Similar to Chernobyl, which is now inhabited by brown bears, bison, wolves, lynxes, Przewalski horses, and more than 200 bird species, animals are also returning to Fukushima, especially in places off-limit to humans.
Wild boar, for instance, were up to four times more abundant in the Fukushima exclusion zone compared to the area controlled by humans.
"Similarly," the authors write, "the comparatively higher abundance of raccoons, a non-native generalist mesocarnivore, as well as macaques may be explained by exploitation of previously unavailable resources at the interface of rural development and wildlands."
In comparison, radiation levels and the geography of the region showed little influence on the distribution and abundance of these species.
"The terrain varies from mountainous to coastal habitats, and we know these habitats support different types of species. To account for these factors, we incorporated habitat and landscape attributes such as elevation into our analysis," explains Beasley.
"Based on these analyses, our results show that level of human activity, elevation and habitat type were the primary factors influencing the abundance of the species evaluated, rather than radiation levels."

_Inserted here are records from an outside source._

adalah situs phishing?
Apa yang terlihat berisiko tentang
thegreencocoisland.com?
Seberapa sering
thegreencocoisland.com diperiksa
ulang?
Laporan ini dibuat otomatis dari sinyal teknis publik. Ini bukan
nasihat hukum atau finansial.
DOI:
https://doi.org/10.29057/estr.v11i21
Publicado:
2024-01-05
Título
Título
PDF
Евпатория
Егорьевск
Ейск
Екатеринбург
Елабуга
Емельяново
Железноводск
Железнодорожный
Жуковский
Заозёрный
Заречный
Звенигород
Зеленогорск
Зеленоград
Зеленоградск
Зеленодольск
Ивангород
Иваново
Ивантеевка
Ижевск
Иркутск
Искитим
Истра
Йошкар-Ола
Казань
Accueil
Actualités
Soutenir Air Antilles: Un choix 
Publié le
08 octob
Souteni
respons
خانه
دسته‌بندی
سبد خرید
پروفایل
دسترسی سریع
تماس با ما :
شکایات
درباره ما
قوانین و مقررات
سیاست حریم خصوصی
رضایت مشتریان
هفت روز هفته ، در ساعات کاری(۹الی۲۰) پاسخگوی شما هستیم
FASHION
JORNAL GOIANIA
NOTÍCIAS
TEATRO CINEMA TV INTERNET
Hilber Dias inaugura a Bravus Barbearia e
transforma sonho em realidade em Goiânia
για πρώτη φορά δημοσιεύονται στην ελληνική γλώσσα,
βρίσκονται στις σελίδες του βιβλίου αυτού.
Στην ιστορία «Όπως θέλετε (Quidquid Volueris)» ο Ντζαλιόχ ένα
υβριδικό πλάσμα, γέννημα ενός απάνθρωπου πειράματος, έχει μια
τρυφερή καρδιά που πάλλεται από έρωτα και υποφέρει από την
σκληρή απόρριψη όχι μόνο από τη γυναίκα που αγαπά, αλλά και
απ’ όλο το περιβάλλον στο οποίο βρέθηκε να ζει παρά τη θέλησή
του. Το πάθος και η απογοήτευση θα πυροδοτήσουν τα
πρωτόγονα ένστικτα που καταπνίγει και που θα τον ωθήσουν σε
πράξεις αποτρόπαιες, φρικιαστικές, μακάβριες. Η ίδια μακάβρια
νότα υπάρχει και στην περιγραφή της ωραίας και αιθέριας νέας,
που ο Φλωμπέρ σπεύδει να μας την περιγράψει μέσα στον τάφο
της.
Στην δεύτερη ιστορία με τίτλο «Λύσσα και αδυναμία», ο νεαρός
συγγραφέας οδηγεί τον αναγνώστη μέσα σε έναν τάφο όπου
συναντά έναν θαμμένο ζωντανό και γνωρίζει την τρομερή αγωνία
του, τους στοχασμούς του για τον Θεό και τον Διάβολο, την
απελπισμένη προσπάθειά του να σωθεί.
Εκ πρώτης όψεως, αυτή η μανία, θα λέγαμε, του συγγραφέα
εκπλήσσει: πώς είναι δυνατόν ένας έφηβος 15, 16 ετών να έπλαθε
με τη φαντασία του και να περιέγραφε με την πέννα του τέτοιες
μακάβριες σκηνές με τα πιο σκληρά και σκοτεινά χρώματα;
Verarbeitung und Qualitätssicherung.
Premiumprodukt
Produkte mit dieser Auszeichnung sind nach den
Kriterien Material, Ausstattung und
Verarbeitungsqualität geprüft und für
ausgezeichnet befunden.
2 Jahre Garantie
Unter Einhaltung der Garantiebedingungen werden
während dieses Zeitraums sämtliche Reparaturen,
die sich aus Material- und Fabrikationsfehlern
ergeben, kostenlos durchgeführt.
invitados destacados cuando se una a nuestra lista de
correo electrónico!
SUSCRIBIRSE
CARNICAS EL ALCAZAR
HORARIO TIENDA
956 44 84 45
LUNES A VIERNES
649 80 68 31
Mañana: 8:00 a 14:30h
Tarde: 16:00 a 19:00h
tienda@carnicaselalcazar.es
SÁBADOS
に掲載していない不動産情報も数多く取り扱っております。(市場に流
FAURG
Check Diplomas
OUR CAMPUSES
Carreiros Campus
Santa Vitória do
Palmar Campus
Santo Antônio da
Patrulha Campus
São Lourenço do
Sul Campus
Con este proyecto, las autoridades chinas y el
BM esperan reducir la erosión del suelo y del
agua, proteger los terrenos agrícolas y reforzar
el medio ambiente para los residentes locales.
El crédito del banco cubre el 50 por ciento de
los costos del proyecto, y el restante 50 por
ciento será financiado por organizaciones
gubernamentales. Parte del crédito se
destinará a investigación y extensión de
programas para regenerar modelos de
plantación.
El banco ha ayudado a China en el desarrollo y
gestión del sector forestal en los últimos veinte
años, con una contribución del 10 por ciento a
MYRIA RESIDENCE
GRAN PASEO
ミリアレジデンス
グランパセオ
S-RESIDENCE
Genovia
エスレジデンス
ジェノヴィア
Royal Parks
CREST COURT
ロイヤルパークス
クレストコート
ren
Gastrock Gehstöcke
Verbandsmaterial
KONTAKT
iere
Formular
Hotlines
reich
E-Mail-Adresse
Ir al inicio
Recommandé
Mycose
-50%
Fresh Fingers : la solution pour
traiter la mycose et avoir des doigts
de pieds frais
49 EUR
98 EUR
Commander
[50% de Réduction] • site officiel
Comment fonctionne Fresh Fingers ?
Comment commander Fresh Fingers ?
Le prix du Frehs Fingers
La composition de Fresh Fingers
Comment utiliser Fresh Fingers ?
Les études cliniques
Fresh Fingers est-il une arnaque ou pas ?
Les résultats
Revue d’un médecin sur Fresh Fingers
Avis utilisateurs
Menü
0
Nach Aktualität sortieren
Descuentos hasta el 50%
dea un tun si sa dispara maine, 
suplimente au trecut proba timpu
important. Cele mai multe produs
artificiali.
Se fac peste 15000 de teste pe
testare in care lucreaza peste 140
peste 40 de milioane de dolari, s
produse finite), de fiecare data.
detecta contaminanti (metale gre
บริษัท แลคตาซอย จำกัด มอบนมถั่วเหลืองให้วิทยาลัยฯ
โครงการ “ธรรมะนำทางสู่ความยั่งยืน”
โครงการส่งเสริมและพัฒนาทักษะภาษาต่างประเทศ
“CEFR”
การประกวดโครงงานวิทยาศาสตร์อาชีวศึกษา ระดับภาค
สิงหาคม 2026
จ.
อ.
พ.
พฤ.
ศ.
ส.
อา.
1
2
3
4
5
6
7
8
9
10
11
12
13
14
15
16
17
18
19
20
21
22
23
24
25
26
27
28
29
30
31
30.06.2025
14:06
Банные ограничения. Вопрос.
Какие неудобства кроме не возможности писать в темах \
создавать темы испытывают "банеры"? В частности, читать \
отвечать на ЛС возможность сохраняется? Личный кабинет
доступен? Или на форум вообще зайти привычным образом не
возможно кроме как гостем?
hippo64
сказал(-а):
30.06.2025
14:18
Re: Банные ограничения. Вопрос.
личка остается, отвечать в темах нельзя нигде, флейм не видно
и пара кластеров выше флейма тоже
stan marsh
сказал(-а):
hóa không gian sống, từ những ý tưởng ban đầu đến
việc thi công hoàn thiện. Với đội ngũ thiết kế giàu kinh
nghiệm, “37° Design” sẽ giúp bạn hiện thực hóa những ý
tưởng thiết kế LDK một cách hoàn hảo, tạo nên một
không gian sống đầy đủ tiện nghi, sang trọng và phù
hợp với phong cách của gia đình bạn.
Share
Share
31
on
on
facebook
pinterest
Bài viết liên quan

The only real exception was the serow, which is a goat-like mammal native to Japan. Normally, this species doesn't like to be around humans, but on camera, the serows kept showing up in settled areas.
The authors think this is probably because the uninhabited areas were home to an abundance of boar, which might have been enough competition to keep the serow out.
To be fair, the researchers didn't examine the health of individual species. But if these animals are suffering ill effects from radiation, it's not showing up at a population level, nor does it appear to impact their abundance in the long-term - far from it.
The study was published in Frontiers in Ecology and the Environment.